App. 463, 469, 831 S.E.2d 878, 883 (2019). As this Court has previously held, a trial
court “may appropriately conclude that [a] child is neglected” only when “a parent
has failed or is unable to adequately provide for his [or her] child's physical and
economic needs, . . . and it appears that the parent will not or is not able to correct
those inadequate conditions within a reasonable time.” In re Montgomery, 311 N.C.
at 109, 316 S.E.2d at 252. In the present case, while there is evidence to support a
conclusion that there are conditions in respondent-mother’s life that might make it
difficult for her to attend to her children’s needs, there is not clear, cogent, and
convincing evidence that these conditions make it likely that she will provide
inadequate care.
With regards to at least some of the relevant conditions, such as her present
lack of suitable housing or her ability to provide financially for her children, the
evidence indicates that she will be able to correct those inadequate conditions within
a reasonable time.

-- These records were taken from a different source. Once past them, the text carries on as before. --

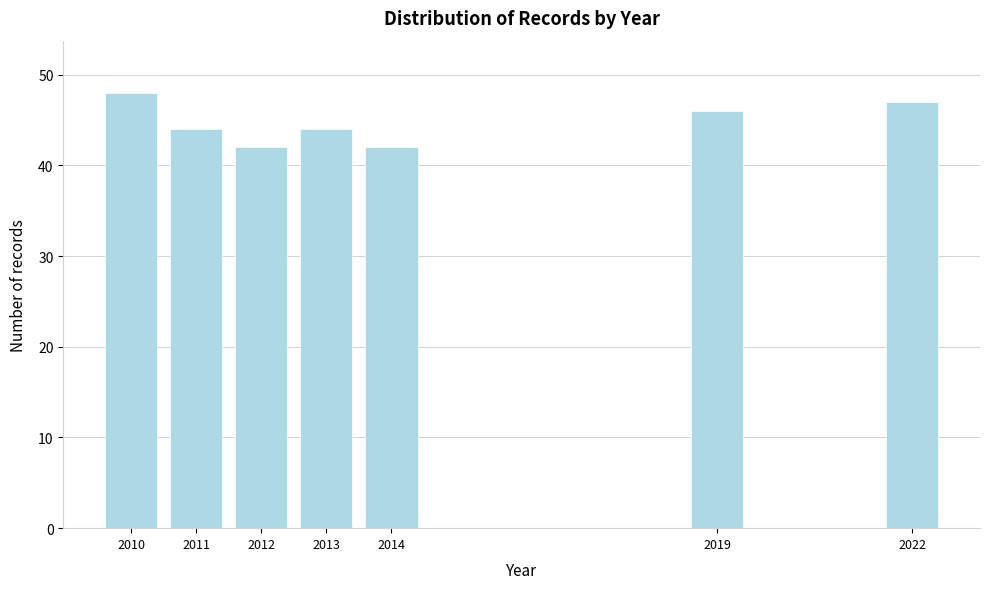

Reading left to right, transcribe all the data shown in this chart.

48	44	42	44	42	46	47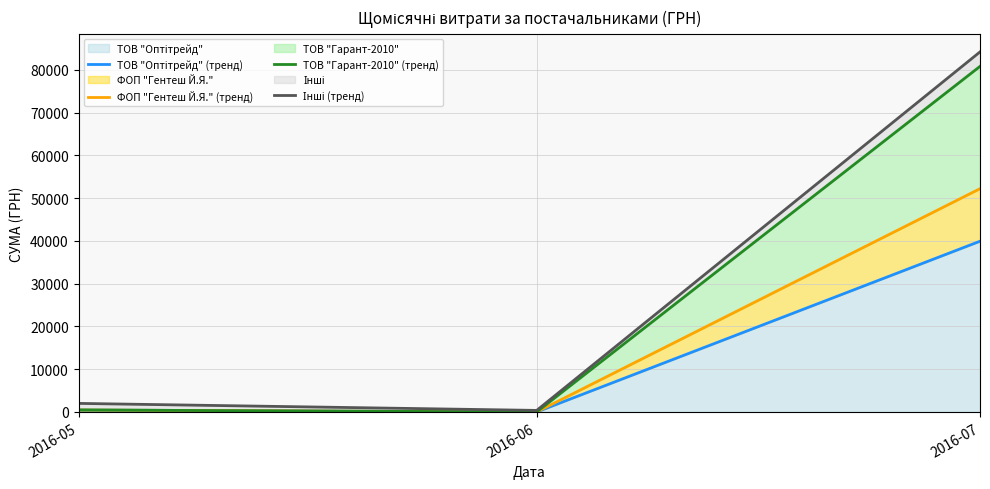

Which series changed the most between 2016-06 and 2016-07?

Інші (тренд)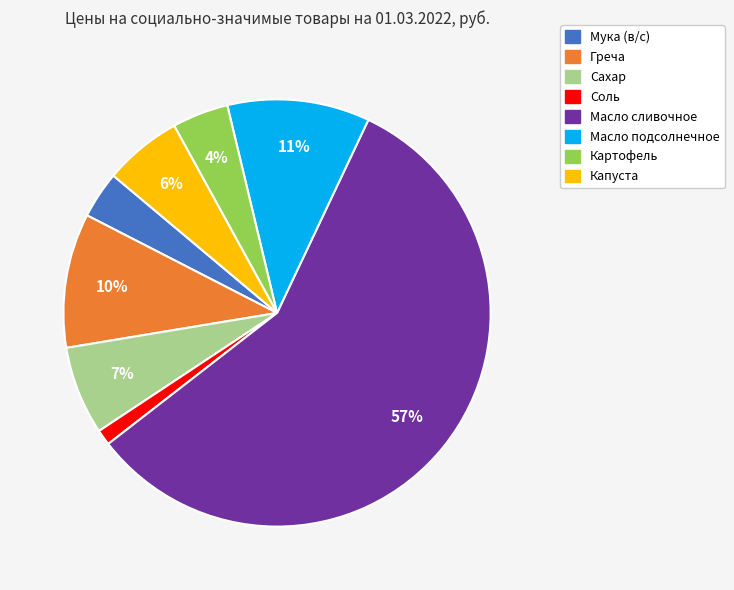

What percentage is the Масло сливочное slice, to the nearest percent?

57%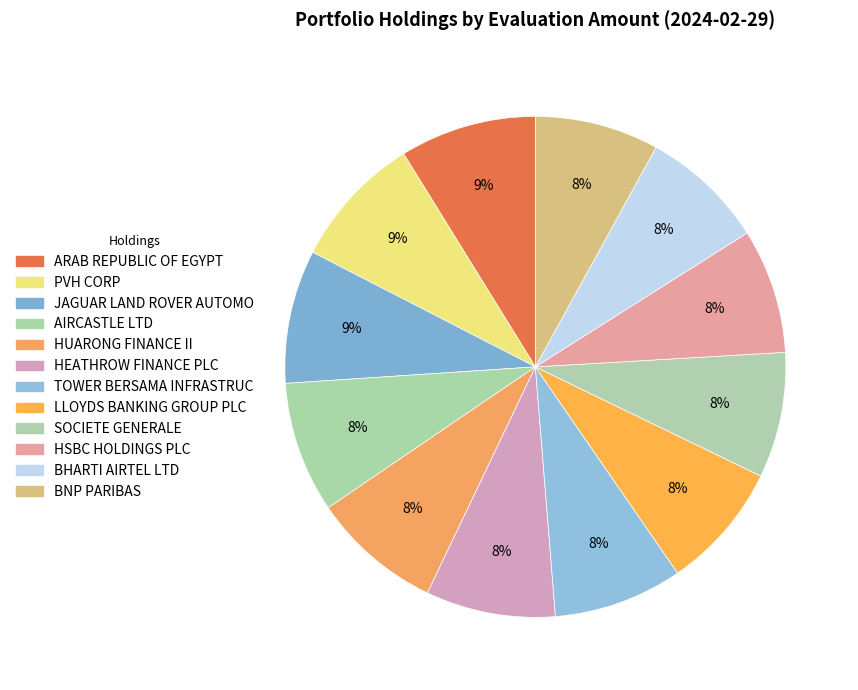

How many slices are in this pie chart?

12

Although there may be a possibility that respondent-mother will
face difficulties in adequately caring for her children, a mere possibility of future
neglect is an insufficient basis upon which to permanently sever the parent-child
bond. Cf. In re J.A.M., 372 N.C. 1, 9, 822 S.E.2d 693, 698 (2019) (when making
“predictive” judgments about the future, “the trial court must assess whether there
is a substantial risk of future . . . neglect of a child”) (emphasis added); In re F.S., 268
N.C. App. 34, 43, 835 S.E.2d 465, 471 (2019) (“[T]he trial court must assess and find
the probability that there is substantial risk of future neglect.”). In the present case,
the evidence simply does not support the conclusion that respondent-mother is likely
to neglect her children in the future, nor does it support the conclusion the dissent
reaches that “a decision to return the children to her care would almost certainly be
doomed to failure.” Accordingly, I dissent from the majority’s decision to affirm trial
court’s adjudication of neglect pursuant to N.C.G.S. § 7B-1111(a)(1) as grounds to
terminate respondent-mother’s parental rights, and I would not reach the question of
whether termination was in the best interests of the children.